Why should you buy an updated re-release? Is it just for the nostalgia factor, or do people honestly believe “I liked this game as a child; therefore, I will like it again now that I’m older”?
I mean, really? You think a game is good because you liked it as a kid? You’re seriously going to trust the judgment of an eight-year-old on this.
I got in a fight with my cousin Marcus (age 6) about the Teenage Mutant Ninja Turtles GBA game (this is a different cousin from the one who doesn’t like TMNT 2). He says Turtles GBA has nothing in common with Turtles NES; they are completely different in every way, including character selection. That’s ridiculous! There’s no way I’m letting him make my gaming decisions. But if you’re buying a game because the 8-year-old you liked it, that’s basically what you’re doing: trusting an eight-year-old. That might be good enough for some people who haven’t matured much since the 20th century, but it’s not good enough for me.

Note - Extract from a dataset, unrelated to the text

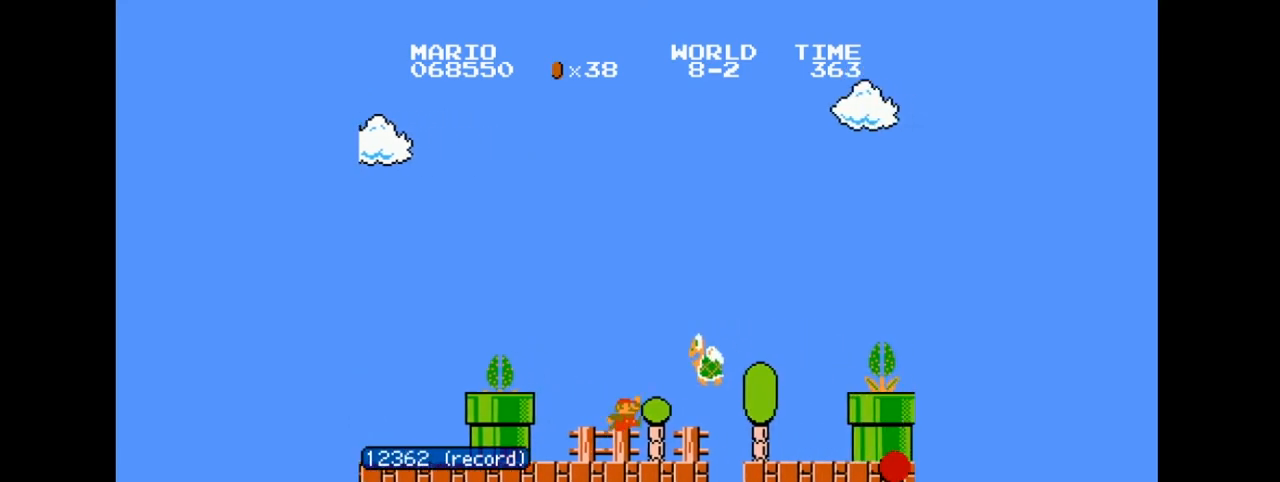
{"buttons": ["B", "DPAD_RIGHT"], "events": []}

Speaking of remakes, I’m wondering if they’re profitable from a business standpoint, seeing as the current videogame generation has PlayStation Network, Xbox Live Arcade, and the Virtual Console. Companies can easily release the original version of a game, at little/no development cost (although if you want to update the screen resolution so the games look better on newer TVs, like they did with Banjo-Kazooie XBLA, that’s OK, too). A complete graphics overhaul, however, is a lot of work and costs money. It’s definitely cheaper to release the original game on a download service, or to make a lazy port like Mega Man Anniversary Collection. Plus, by not changing things, you avoid fanboy backlash! Why bother going through all the trouble of making a complete remake of an older game, if that’s the case?
I’ve heard it argued that remakes are not for people who enjoyed the original game (?). Instead, they’re for people who never had a chance to play the original, because they were born at the wrong time and don’t know what emulators are. So, the third (fourth?) remake of Super Mario Bros. 3 is aimed toward those kids.

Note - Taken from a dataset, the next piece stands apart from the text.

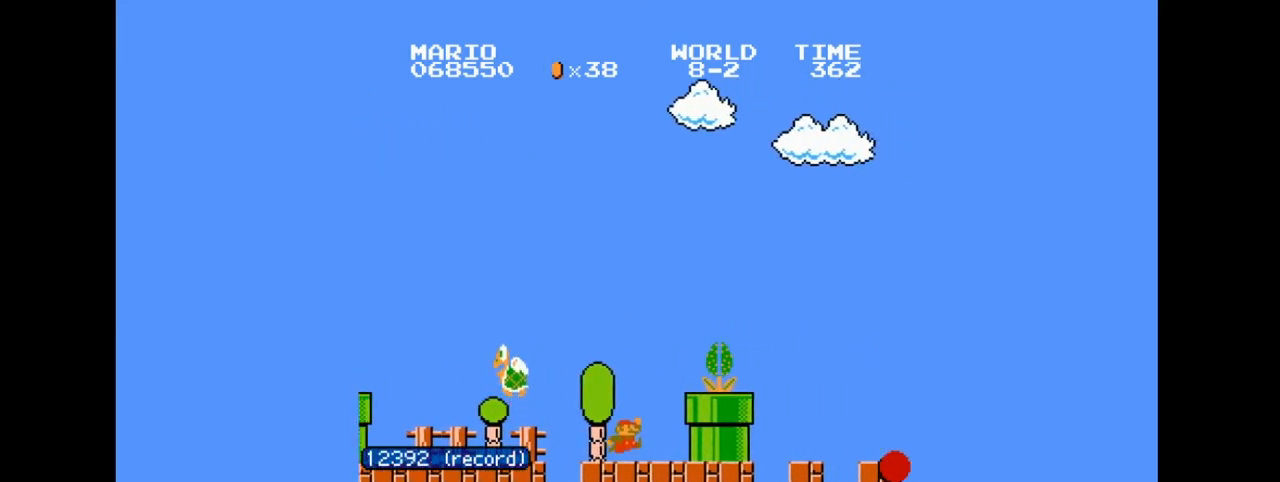
{"buttons": ["B", "DPAD_RIGHT"], "events": []}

Sounds like a good idea. Let’s return to the conversation with my cousin.
Michael: Hey, let’s play Super Mario Bros. 3. It’s a classic game from 1990.
Cousin: No. It’s old.
Michael: Augh! What do you mean, it’s old? Are you saying if something is old, that means it’s bad?

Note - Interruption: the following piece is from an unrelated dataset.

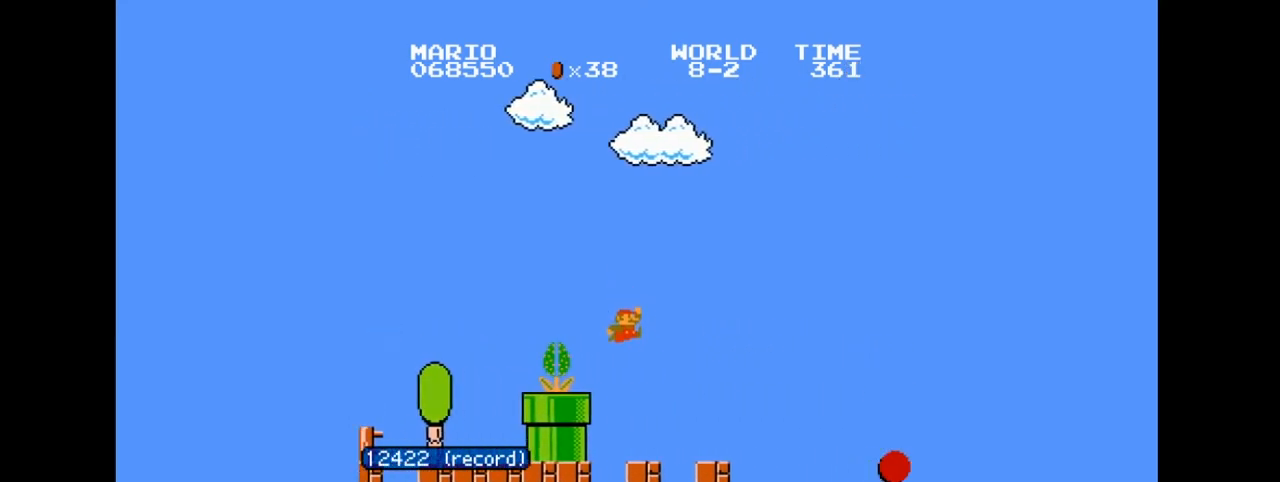
{"buttons": ["B", "DPAD_RIGHT"], "events": []}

Michael: That’s crazy!There are plenty of old things that are still great, like hamburgers or football! Name one thing that’s bad because it’s old!
Cousin: You, Cousin Michael.
…I’m not going to family gatherings anymore.
In conclusion, I think there should be more re-releases and fewer remakes. Also, if anyone’s looking for a new cousin, I’m willing to trade.
I should probably point out that my cousin hasn’t actually played TMNT GBA or TMNT 2 for the NES. He just disagrees with me on principle.
Well, I don’t know about cousin trading, but I can say that there are instances of remakes working. Prince of Persia had a fantastic remake that ranks among many people’s top ten games list. I guess remakes work if you either disregard the fanboys and do something completely different, or you disregard the fanboys and improve the original.
Then again, that didn’t really work for Turok. Hmm…
Well, Turok seemed to disregard everything, except the dinosaurs.
Well, though, remakes don’t _always_ have to piss fanboys off. People were pretty happy with last year’s Monkey Island remake—I guess mostly because they didn’t ruin anything in trying to “update” the game for today’s audience.
That is a good point. I believe a good remake should stay close to the original, but also offer something extra that is somewhat substantial. Sonic Adventure DX made the mistake of giving us more bugs, though.